__Task description__
All of the records below are to be given again word for word, with the pictures removed.
-------- Given information
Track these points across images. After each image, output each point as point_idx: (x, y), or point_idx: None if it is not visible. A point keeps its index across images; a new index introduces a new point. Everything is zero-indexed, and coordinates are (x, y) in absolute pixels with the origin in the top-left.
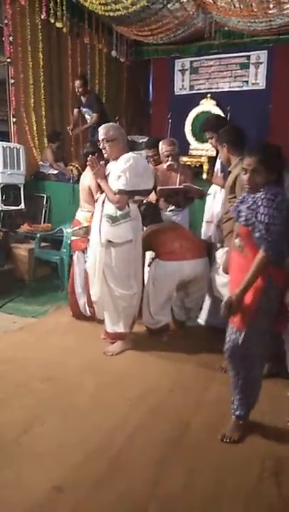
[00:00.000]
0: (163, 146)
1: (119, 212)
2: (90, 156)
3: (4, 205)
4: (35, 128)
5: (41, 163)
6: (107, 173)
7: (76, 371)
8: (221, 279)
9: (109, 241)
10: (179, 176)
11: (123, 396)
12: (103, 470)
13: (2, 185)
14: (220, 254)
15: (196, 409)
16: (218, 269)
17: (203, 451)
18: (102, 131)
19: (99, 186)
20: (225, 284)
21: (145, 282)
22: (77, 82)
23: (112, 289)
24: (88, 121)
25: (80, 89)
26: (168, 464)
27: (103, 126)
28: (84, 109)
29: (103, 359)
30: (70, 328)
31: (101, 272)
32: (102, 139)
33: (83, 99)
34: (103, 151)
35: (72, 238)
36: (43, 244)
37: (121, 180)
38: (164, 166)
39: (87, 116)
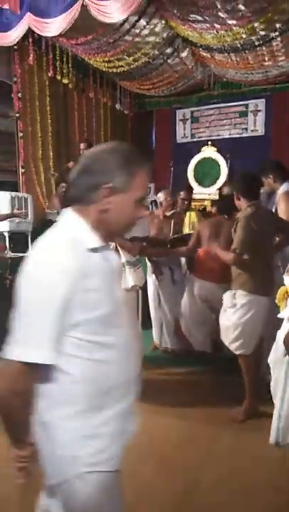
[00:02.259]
0: (166, 196)
1: (134, 258)
2: None
3: (12, 252)
4: (42, 178)
5: (48, 210)
6: None
7: None
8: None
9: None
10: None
11: (130, 448)
12: None
13: (10, 232)
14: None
15: (206, 464)
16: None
17: (216, 507)
18: None
19: None
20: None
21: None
22: (82, 145)
23: None
24: None
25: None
26: None
27: None
28: None
29: None
30: None
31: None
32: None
33: None
34: None
35: None
36: None
37: (137, 228)
38: (167, 213)
39: None
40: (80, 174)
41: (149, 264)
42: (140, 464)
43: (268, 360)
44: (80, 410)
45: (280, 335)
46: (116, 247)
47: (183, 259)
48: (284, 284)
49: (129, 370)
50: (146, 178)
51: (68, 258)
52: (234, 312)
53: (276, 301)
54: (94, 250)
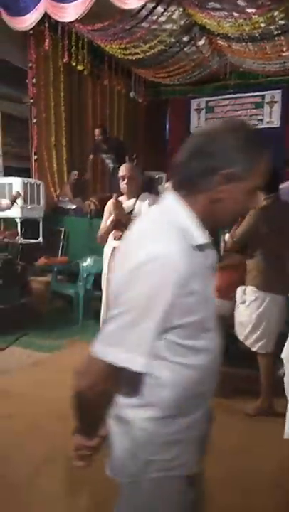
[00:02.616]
0: None
1: None
2: (114, 197)
3: (23, 238)
4: (55, 165)
5: (60, 198)
6: (128, 211)
7: None
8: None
9: None
10: None
11: None
12: None
13: (22, 219)
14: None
15: (214, 461)
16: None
17: (224, 507)
18: (125, 169)
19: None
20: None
21: None
22: (97, 131)
23: None
24: (109, 165)
25: (100, 137)
26: None
27: (126, 165)
28: (105, 156)
29: None
30: None
31: None
32: (123, 176)
33: (104, 145)
34: (122, 187)
35: None
36: (59, 277)
37: None
38: None
39: (108, 161)
40: (191, 156)
41: None
42: None
43: (282, 356)
44: (167, 415)
45: None
46: None
47: None
48: None
49: (216, 374)
50: (267, 164)
51: (181, 256)
52: (245, 308)
53: None
54: (200, 248)
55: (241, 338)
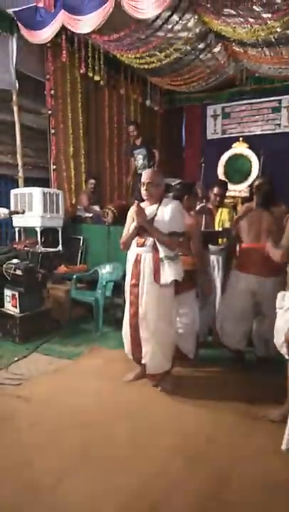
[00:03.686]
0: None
1: (173, 253)
2: (137, 203)
3: (43, 247)
4: (73, 174)
5: (79, 207)
6: (150, 217)
7: (111, 416)
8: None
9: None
10: (204, 217)
11: (160, 444)
12: None
13: (42, 228)
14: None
15: (236, 463)
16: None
17: (243, 507)
18: (148, 175)
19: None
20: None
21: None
22: (132, 127)
23: (161, 328)
24: (139, 162)
25: (135, 133)
26: None
27: (149, 171)
28: (137, 151)
29: (138, 404)
30: (104, 371)
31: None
32: (148, 183)
33: (137, 141)
34: (144, 194)
35: None
36: (78, 285)
37: (176, 224)
38: (197, 207)
39: (139, 156)
40: None
41: None
42: (171, 460)
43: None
44: None
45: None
46: (154, 242)
47: (212, 256)
48: None
49: None
50: None
51: None
52: (282, 314)
53: None
54: None
55: (277, 345)
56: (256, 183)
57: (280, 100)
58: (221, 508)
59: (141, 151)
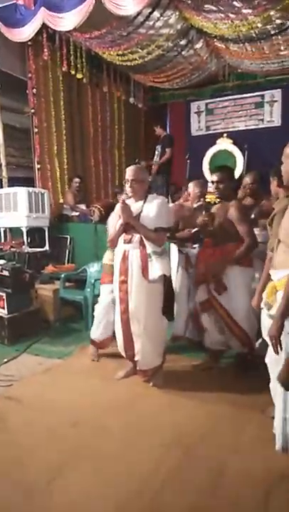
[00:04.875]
0: (195, 187)
1: (160, 248)
2: (122, 200)
3: (30, 247)
4: (58, 173)
5: (65, 206)
6: (136, 214)
7: (104, 414)
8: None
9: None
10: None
11: (153, 440)
12: None
13: (28, 228)
14: None
15: (230, 455)
16: None
17: (239, 500)
18: (131, 172)
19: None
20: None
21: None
22: (158, 127)
23: (152, 324)
24: (155, 156)
25: (158, 130)
26: None
27: (132, 167)
28: (156, 147)
29: (129, 400)
30: (94, 369)
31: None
32: (132, 180)
33: (161, 137)
34: (129, 191)
35: None
36: (67, 284)
37: (162, 219)
38: (195, 205)
39: (156, 152)
40: None
41: (177, 255)
42: (165, 452)
43: (266, 360)
44: None
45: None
46: (141, 238)
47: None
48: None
49: None
50: None
51: None
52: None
53: (266, 298)
54: None
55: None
56: (247, 179)
57: (263, 95)
58: (217, 500)
59: (158, 148)
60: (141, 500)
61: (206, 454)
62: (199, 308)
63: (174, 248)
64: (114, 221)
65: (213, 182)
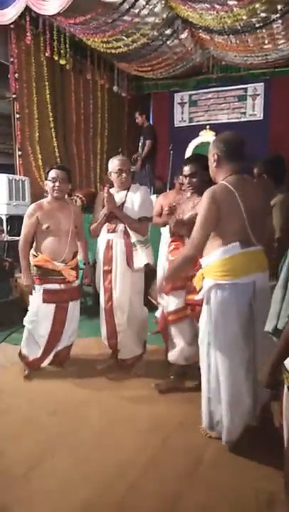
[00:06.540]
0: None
1: (144, 237)
2: (107, 189)
3: (9, 235)
4: (40, 160)
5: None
6: (119, 204)
7: (82, 404)
8: None
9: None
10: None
11: (132, 429)
12: (114, 507)
13: (8, 216)
14: None
15: (207, 443)
16: None
17: (216, 486)
18: (123, 163)
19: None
20: None
21: None
22: (136, 114)
23: (134, 313)
24: (139, 149)
25: (139, 120)
26: (182, 500)
27: (123, 159)
28: (141, 137)
29: (108, 391)
30: (74, 359)
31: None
32: (120, 170)
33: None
34: (120, 180)
35: None
36: None
37: (145, 209)
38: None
39: (140, 144)
40: None
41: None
42: (144, 440)
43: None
44: None
45: None
46: (125, 227)
47: None
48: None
49: None
50: None
51: None
52: None
53: (194, 284)
54: None
55: None
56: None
57: (246, 89)
58: (195, 487)
59: (141, 139)
60: (120, 488)
61: (185, 440)
62: (170, 319)
63: (164, 237)
64: (97, 210)
65: (185, 176)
----------------
__Reply to the exercise__
Track these points across images. After each image, output each point as point_idx: (x, y), or point_idx: None if it is not visible. A point keeps its index across images; a new index introduces a new point. Everything is zero-indexed, and coordinates are (x, y) in absolute pixels with the origin in the top-left.
[00:00.000]
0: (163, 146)
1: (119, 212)
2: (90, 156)
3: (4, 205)
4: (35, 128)
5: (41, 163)
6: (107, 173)
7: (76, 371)
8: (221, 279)
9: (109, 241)
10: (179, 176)
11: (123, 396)
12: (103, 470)
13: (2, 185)
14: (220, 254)
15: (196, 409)
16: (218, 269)
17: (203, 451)
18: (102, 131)
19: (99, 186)
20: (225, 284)
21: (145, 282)
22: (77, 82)
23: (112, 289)
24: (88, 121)
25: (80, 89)
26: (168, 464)
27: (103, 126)
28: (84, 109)
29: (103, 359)
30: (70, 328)
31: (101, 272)
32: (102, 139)
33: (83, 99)
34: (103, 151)
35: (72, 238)
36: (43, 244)
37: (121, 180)
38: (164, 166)
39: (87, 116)
[00:02.259]
0: (166, 196)
1: (134, 258)
2: None
3: (12, 252)
4: (42, 178)
5: (48, 210)
6: None
7: None
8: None
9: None
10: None
11: (130, 448)
12: None
13: (10, 232)
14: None
15: (206, 464)
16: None
17: (216, 507)
18: None
19: None
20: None
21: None
22: (82, 145)
23: None
24: None
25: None
26: None
27: None
28: None
29: None
30: None
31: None
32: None
33: None
34: None
35: None
36: None
37: (137, 228)
38: (167, 213)
39: None
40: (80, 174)
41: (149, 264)
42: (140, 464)
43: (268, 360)
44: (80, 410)
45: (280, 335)
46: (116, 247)
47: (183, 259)
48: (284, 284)
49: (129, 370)
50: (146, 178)
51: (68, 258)
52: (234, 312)
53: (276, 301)
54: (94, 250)
[00:02.616]
0: None
1: None
2: (114, 197)
3: (23, 238)
4: (55, 165)
5: (60, 198)
6: (128, 211)
7: None
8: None
9: None
10: None
11: None
12: None
13: (22, 219)
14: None
15: (214, 461)
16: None
17: (224, 507)
18: (125, 169)
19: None
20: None
21: None
22: (97, 131)
23: None
24: (109, 165)
25: (100, 137)
26: None
27: (126, 165)
28: (105, 156)
29: None
30: None
31: None
32: (123, 176)
33: (104, 145)
34: (122, 187)
35: None
36: (59, 277)
37: None
38: None
39: (108, 161)
40: (191, 156)
41: None
42: None
43: (282, 356)
44: (167, 415)
45: None
46: None
47: None
48: None
49: (216, 374)
50: (267, 164)
51: (181, 256)
52: (245, 308)
53: None
54: (200, 248)
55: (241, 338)
[00:03.686]
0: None
1: (173, 253)
2: (137, 203)
3: (43, 247)
4: (73, 174)
5: (79, 207)
6: (150, 217)
7: (111, 416)
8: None
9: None
10: (204, 217)
11: (160, 444)
12: None
13: (42, 228)
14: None
15: (236, 463)
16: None
17: (243, 507)
18: (148, 175)
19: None
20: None
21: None
22: (132, 127)
23: (161, 328)
24: (139, 162)
25: (135, 133)
26: None
27: (149, 171)
28: (137, 151)
29: (138, 404)
30: (104, 371)
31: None
32: (148, 183)
33: (137, 141)
34: (144, 194)
35: None
36: (78, 285)
37: (176, 224)
38: (197, 207)
39: (139, 156)
40: None
41: None
42: (171, 460)
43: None
44: None
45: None
46: (154, 242)
47: (212, 256)
48: None
49: None
50: None
51: None
52: (282, 314)
53: None
54: None
55: (277, 345)
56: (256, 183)
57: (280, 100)
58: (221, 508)
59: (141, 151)
[00:04.875]
0: (195, 187)
1: (160, 248)
2: (122, 200)
3: (30, 247)
4: (58, 173)
5: (65, 206)
6: (136, 214)
7: (104, 414)
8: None
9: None
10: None
11: (153, 440)
12: None
13: (28, 228)
14: None
15: (230, 455)
16: None
17: (239, 500)
18: (131, 172)
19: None
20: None
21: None
22: (158, 127)
23: (152, 324)
24: (155, 156)
25: (158, 130)
26: None
27: (132, 167)
28: (156, 147)
29: (129, 400)
30: (94, 369)
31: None
32: (132, 180)
33: (161, 137)
34: (129, 191)
35: None
36: (67, 284)
37: (162, 219)
38: (195, 205)
39: (156, 152)
40: None
41: (177, 255)
42: (165, 452)
43: (266, 360)
44: None
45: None
46: (141, 238)
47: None
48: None
49: None
50: None
51: None
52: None
53: (266, 298)
54: None
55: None
56: (247, 179)
57: (263, 95)
58: (217, 500)
59: (158, 148)
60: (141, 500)
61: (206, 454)
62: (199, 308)
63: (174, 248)
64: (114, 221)
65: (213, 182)
[00:06.540]
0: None
1: (144, 237)
2: (107, 189)
3: (9, 235)
4: (40, 160)
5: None
6: (119, 204)
7: (82, 404)
8: None
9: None
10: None
11: (132, 429)
12: (114, 507)
13: (8, 216)
14: None
15: (207, 443)
16: None
17: (216, 486)
18: (123, 163)
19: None
20: None
21: None
22: (136, 114)
23: (134, 313)
24: (139, 149)
25: (139, 120)
26: (182, 500)
27: (123, 159)
28: (141, 137)
29: (108, 391)
30: (74, 359)
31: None
32: (120, 170)
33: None
34: (120, 180)
35: None
36: None
37: (145, 209)
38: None
39: (140, 144)
40: None
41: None
42: (144, 440)
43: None
44: None
45: None
46: (125, 227)
47: None
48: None
49: None
50: None
51: None
52: None
53: (194, 284)
54: None
55: None
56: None
57: (246, 89)
58: (195, 487)
59: (141, 139)
60: (120, 488)
61: (185, 440)
62: (170, 319)
63: (164, 237)
64: (97, 210)
65: (185, 176)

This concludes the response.